He wanted me to raise the stakes for my character. So, me being who I am, immediately came up with this brilliant and complicated plot device for raising the stakes. It meant changing a bunch of stuff, introducing family secrets, creating unexpected twists and turns, and I can see now, asking a lot from the reader in the suspension of disbelief area. When I ran it by my wonderful agent, he said something to the effect that it could work without being too encouraging. In his infinite wisdom and experience of working with temperamental writers (I am not!), he asked a simple question that should have deflated the idea entirely . At the time, I said, “Oh, don’t worry about that.
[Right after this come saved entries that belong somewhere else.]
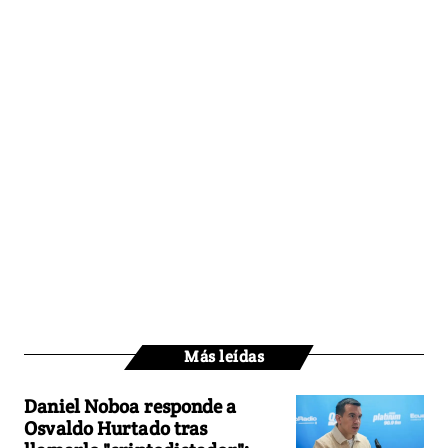
Más leídas
Daniel Noboa responde a
Osvaldo Hurtado tras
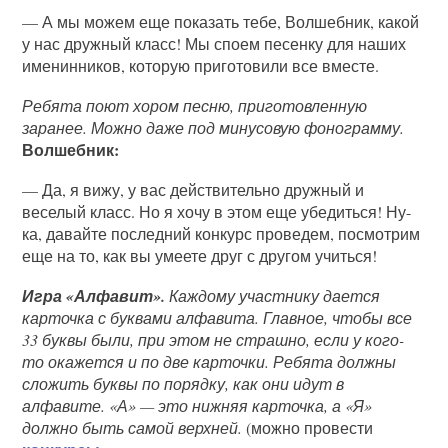
— А мы можем еще показать тебе, Волшебник, какой
у нас дружный класс! Мы споем песенку для наших
именинников, которую приготовили все вместе.
Ребята поют хором песню, приготовленную
заранее. Можно даже под минусовую фонограмму.
Волшебник:
— Да, я вижу, у вас действительно дружный и
веселый класс. Но я хочу в этом еще убедиться! Ну-
ка, давайте последний конкурс проведем, посмотрим
еще на то, как вы умеете друг с другом учиться!
Игра «Алфавит».
Каждому участнику дается
карточка с буквами алфавита. Главное, чтобы все
33 буквы были, при этом не страшно, если у кого-
то окажется и по две карточки. Ребята должны
сложить буквы по порядку, как они идут в
алфавите. «А» — это нижняя карточка, а «Я»
должно быть самой верхней.
(можно провести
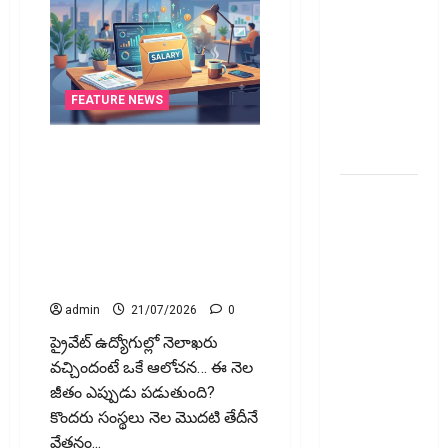
భారీ పతనం:
డిస్కౌంట్
ఆఫర్ ఫర్
సేల్ (OFS)
ప్రభావంతో
FEATURE NEWS
క్రాష్ అయిన
జీతం ‘టైమ్‌’కి ఇవ్వాల్సిందే..!
స్టాక్
లేకుంటే ఇక అంతే సంగ‌తి!! కొత్త
మీ
లేబర్ కోడ్ నిబంధ‌న‌లు
తెలుసుకోండి! Salary Must Be
వెహిక‌ల్‌కు
Paid on Time..! Or Face the
థర్డ్ పార్టీ
Consequences!! Know the New
ఇన్సూరెన్స్
Labour Code Rules
లేకపోతే
admin
21/07/2026
0
పెట్రోల్
బంకులో ‘నో
ప్రైవేట్ ఉద్యోగుల్లో నెలాఖరు
ఫ్యూయల్’!:
వచ్చిందంటే ఒకే ఆలోచన… ఈ నెల
కేంద్రానికి
జీతం ఎప్పుడు పడుతుంది?
సుప్రీం కోర్టు
కొందరు సంస్థలు నెల మొదటి తేదీనే
చారిత్రాత్మక
వేతనం...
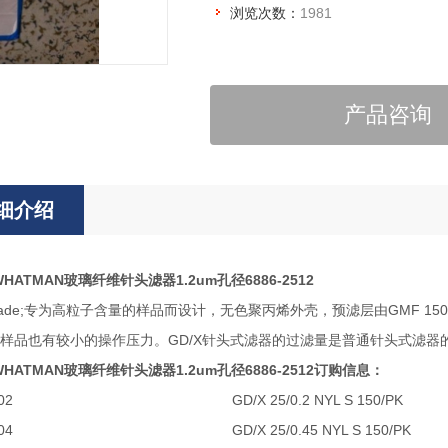
浏览次数：
1981
产品咨询
细介绍
a WHATMAN玻璃纤维针头滤器1.2um孔径6886-2512
&trade;专为高粒子含量的样品而设计，无色聚丙烯外壳，预滤层由GMF
样品也有较小的操作压力。GD/X针头式滤器的过滤量是普通针头式滤器的
a WHATMAN玻璃纤维针头滤器1.2um孔径6886-2512
订购信息：
02
GD/X 25/0.2 NYL S 150/PK
04
GD/X 25/0.45 NYL S 150/PK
I can make it work.” I now imagine him at his desk, smiling and nodding, and thinking, “She’ll figure it out once she sees how much work she’s making for herself.”So this week I started on the revisions. The more I got into them, the more complicated it all became. I’ve been walking around saying, “Oh, the revisions are going great!” but secretly they’ve been nagging at me because I felt like I might be on the wrong path. At one point, the new stuff was getting so convoluted I stuck a post-it note on my desk that says “Keep it simple” and yet, that didn’t really help. So…this morning, I was writing in my journal, which I do for thirty minutes every morning – it’s to me what morning coffee is to my husband, I can’t function without it – and suddenly it struck me that I was going about this all wrong and that there really was a very, very simple way to raise the stakes that made a hundred times more sense than what I was doing. Needless to say, I am elated! And I expect my agent will be relieved.

A good agent is like a good parent. They try to point you in the right direction, but sometimes you have to run into the walls all by yourself before the sense gets knocked into you. So anyway…thanks, Michael!